Task directions –
The answer must be a single number: how many lines of the records below hold the word "operator".

━━━━━━━━

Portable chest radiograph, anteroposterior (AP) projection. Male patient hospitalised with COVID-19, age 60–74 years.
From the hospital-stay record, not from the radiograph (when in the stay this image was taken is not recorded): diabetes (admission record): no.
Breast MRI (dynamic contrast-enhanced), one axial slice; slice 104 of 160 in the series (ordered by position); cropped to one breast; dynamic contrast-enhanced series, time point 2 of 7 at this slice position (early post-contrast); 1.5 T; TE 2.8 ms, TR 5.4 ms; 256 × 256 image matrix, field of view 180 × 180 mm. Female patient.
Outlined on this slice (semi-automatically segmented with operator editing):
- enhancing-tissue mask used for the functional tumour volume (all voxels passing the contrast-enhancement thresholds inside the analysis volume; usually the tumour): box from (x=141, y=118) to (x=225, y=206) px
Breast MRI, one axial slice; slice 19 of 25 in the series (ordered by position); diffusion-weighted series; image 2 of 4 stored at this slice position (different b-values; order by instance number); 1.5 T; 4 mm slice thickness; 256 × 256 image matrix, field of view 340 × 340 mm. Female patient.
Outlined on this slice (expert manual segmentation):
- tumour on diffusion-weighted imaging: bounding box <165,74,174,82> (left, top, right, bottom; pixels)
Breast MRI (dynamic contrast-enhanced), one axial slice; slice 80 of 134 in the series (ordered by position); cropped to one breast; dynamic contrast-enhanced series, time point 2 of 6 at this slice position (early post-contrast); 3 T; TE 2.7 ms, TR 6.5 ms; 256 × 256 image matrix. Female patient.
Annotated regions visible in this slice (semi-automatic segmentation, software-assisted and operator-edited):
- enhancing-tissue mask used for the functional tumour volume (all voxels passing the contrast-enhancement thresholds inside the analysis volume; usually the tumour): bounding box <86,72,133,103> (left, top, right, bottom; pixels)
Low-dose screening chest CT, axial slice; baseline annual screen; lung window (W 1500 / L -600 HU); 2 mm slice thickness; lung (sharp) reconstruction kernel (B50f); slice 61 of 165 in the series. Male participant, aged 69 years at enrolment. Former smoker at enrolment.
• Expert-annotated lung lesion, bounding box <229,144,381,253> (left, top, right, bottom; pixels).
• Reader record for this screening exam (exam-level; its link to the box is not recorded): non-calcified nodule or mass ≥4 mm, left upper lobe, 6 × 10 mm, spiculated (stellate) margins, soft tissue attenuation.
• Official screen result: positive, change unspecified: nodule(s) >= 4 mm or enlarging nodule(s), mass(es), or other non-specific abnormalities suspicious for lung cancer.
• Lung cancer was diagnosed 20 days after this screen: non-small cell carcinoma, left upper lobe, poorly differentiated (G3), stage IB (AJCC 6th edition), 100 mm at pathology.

━━━━━━━━

Answer space –
2